Female legislators are proportionally low, voters must make up difference to protect rights



Grace Hendrickson, treasurer of the Political Science Club, speaks about the importance of women involving themselves in politics Saturday in the CUB.

KRISTIN BULZOMI, Evergreen columnist

In politics, it matters who lobbies their congresspeople or governors, who votes and who runs for office. It matters if only a certain special interest group is vocal about its issues and not others.

It is essential to democracy that citizens vote and voice their opinions about issues that are important to society. This is especially true for women in the current political climate.

Despite making up roughly an equal share of the electorate in both Whitman County and Washington state, according to election statistics provided by the Office of the Secretary of State women only make up less than half of the elective office positions.

Washington state’s legislature has the fifth-highest percentage of women in office at only 37.4 percent, according to the Center for American Women and Politics.

The amount of women in elected office nationally is even worse. Only 20 percent of Congress, 23.4 percent of statewide elective executive offices and 25.5 percent of state legislatures in 2018 are made up of women, according to CAWP statistics.

Men are being elected and making decisions on what a woman can and cannot do with her own body, sometimes without a basic understanding of how a woman’s body works. In 2015, for instance, Idaho lawmaker Vito Barbieri thought a camera pill swallowed via the mouth would end up in the vagina, which is definitely not how anatomy works.

“If you are not a woman, you should have literally no say in how women’s health care works because you are not a woman,” said Grace Hendrickson, treasurer of the Political Science Club.

In the current political climate, women could be one Supreme Court decision away from losing access to sexual and reproductive healthcare. This is especially relevant to the WSU campus and not only to women but also to men, said Hendrickson.

If certain politicians are able to defund Planned Parenthood, that would mean no more screenings. STDs are higher in Whitman County than in the rest of the state, according to an article published in The Daily Evergreen.

Planned Parenthood is important here, now more than ever.

If politicians banned abortion, that means no morning-after pill and no abortions in case the morning-after pill or birth control fails.
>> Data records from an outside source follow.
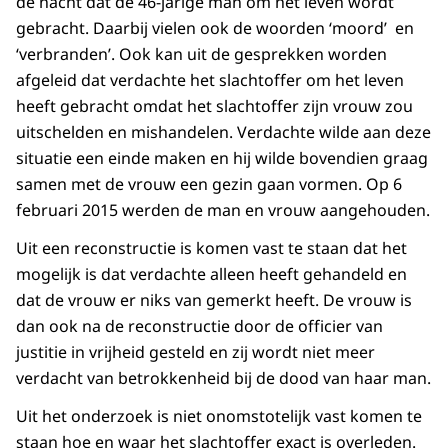
de nacht dat de 46-jarige man om het leven wordt
gebracht. Daarbij vielen ook de woorden ‘moord’ en
‘verbranden’. Ook kan uit de gesprekken worden
afgeleid dat verdachte het slachtoffer om het leven
heeft gebracht omdat het slachtoffer zijn vrouw zou
uitschelden en mishandelen. Verdachte wilde aan deze
situatie een einde maken en hij wilde bovendien graag
samen met de vrouw een gezin gaan vormen. Op 6
februari 2015 werden de man en vrouw aangehouden.
Uit een reconstructie is komen vast te staan dat het
mogelijk is dat verdachte alleen heeft gehandeld en
dat de vrouw er niks van gemerkt heeft. De vrouw is
dan ook na de reconstructie door de officier van
justitie in vrijheid gesteld en zij wordt niet meer
verdacht van betrokkenheid bij de dood van haar man.
Uit het onderzoek is niet onomstotelijk vast komen te
staan hoe en waar het slachtoffer exact is overleden.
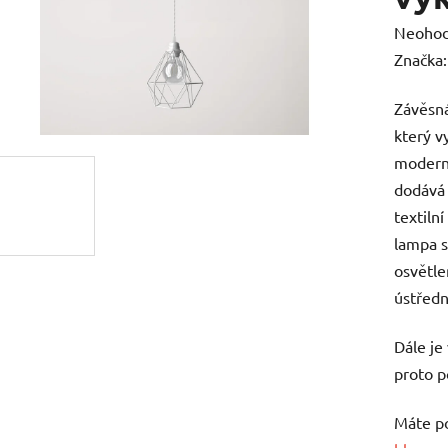
Průměr
Neoho
hodnoc
Značka
produk
Závěsn
je
který vy
0,0
moderní
z
dodává 
5
textilní
hvězdič
lampa s
osvětle
ústředn
Dále je
proto p
Máte po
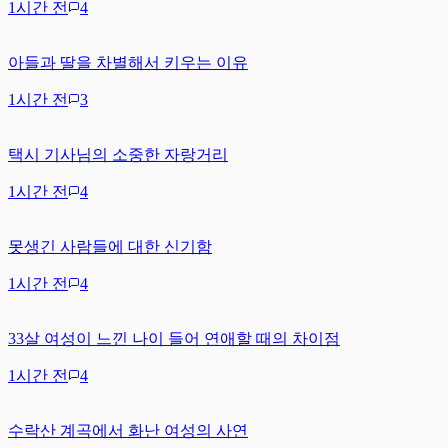
1시간 전
4
아들과 딸을 차별해서 키우는 이유
1시간 전
3
택시 기사님의 소중한 자랑거리
1시간 전
4
못생긴 사람들에 대한 신기함
1시간 전
4
33살 여성이 느낀 나이 들어 연애할 때의 차이점
1시간 전
4
수락산 계곡에서 화난 여성의 사연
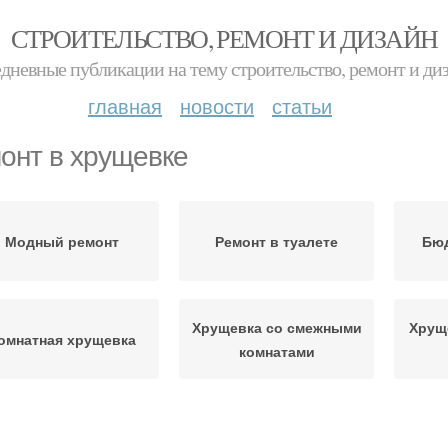
СТРОИТЕЛЬСТВО, РЕМОНТ И ДИЗАЙН
дневные публикации на тему строительство, ремонт и ди
главная
новости
статьи
онт в хрущевке
Модный ремонт
Ремонт в туалете
Бюд
Хрущевка со смежными
Хрущ
омнатная хрущевка
комнатами
Вариант с
однокомнатной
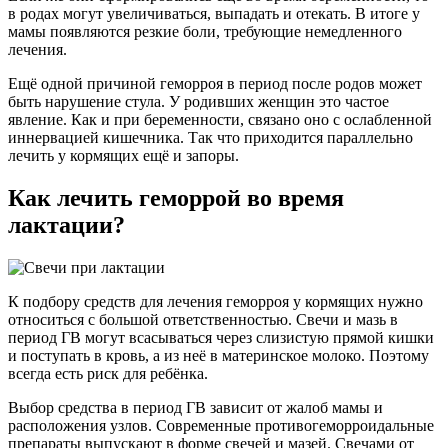
в родах могут увеличиваться, выпадать и отекать. В итоге у
мамы появляются резкие боли, требующие немедленного
лечения.
Ещё одной причиной геморроя в период после родов может
быть нарушение стула. У родивших женщин это частое
явление. Как и при беременности, связано оно с ослабленной
иннервацией кишечника. Так что приходится параллельно
лечить у кормящих ещё и запоры.
Как лечить геморрой во время
лактации?
К подбору средств для лечения геморроя у кормящих нужно
относиться с большой ответственностью. Свечи и мазь в
период ГВ могут всасываться через слизистую прямой кишки
и поступать в кровь, а из неё в материнское молоко. Поэтому
всегда есть риск для ребёнка.
Выбор средства в период ГВ зависит от жалоб мамы и
расположения узлов. Современные противогеморроидальные
препараты выпускают в форме свечей и мазей. Свечами от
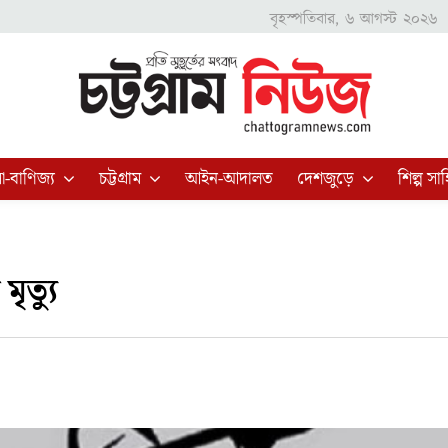
বৃহস্পতিবার, ৬ আগস্ট ২০২৬
া-বাণিজ্য
চট্টগ্রাম
আইন-আদালত
দেশজুড়ে
শিল্প সাহ
মৃত্যু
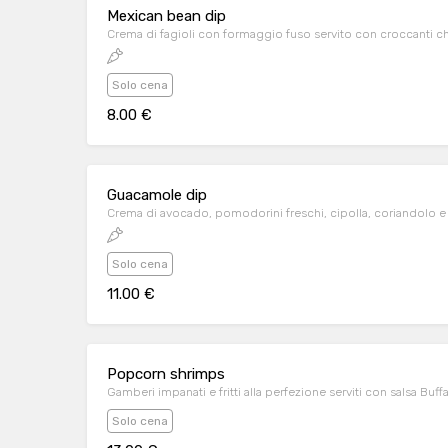
Mexican bean dip
Crema di fagioli con formaggio fuso servito con croccanti c
Solo cena
8.00 €
Guacamole dip
Crema di avocado, pomodorini freschi, cipolla, coriandolo e 
Solo cena
11.00 €
Popcorn shrimps
Gamberi impanati e fritti alla perfezione serviti con salsa Buff
Solo cena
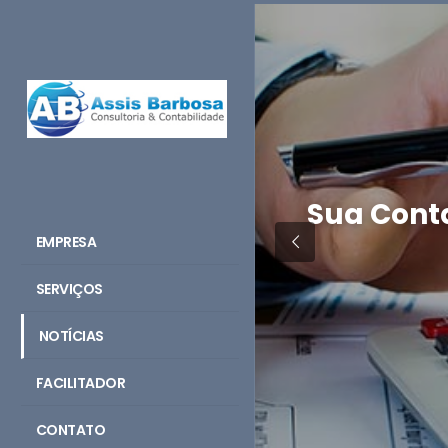
Sua Conta
EMPRESA
SERVIÇOS
NOTÍCIAS
FACILITADOR
CONTATO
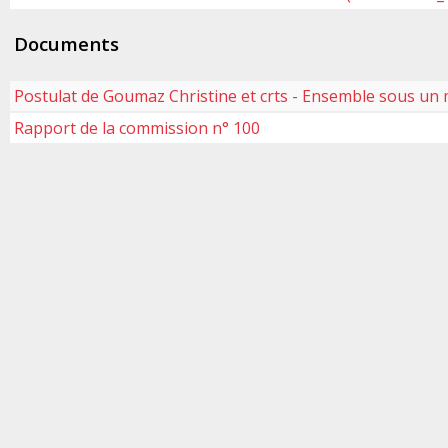
Documents
Postulat de Goumaz Christine et crts - Ensemble sous un
Rapport de la commission n° 100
If politicians dismantle the Affordable Care Act, that means no more free birth control.

If you rely on these things, you should vote.

“Exercise your voice and make a difference,” said Hendrickson. “If you are upset with the way things are or you want something to be one way, then do something about it.”

Vote not only in national elections — vote in your local elections. Local politics often get ignored because of the prominence of national politics, but they are actually more important here since we live in a district that can swing red or blue based on who votes.

And don’t just vote, get active. Write to your congressperson or governor, or even run for office. If you want to change a certain issue, speak up. Tell your officials what you want them to do, how you want them to vote or run for office yourself.

“[If] you don’t like it, then don’t complain about it,” Hendrickson said.

We need more women voting and more women in office.

“When we have more women in politics, we definitely foster a lot more cooperation and productivity,” Hendrickson said. “I think it would inspire young girls and other women to voice their opinion.”

I think so, too. I grew up watching Dana Scully on “The X-Files” as many young girls and women did in the 90s. And we grew up to enter STEM fields because Scully was such a big role model.

Women in office inspire girls in the same way.

This midterm election cycle Nov. 6, get out and vote. Make your voice heard.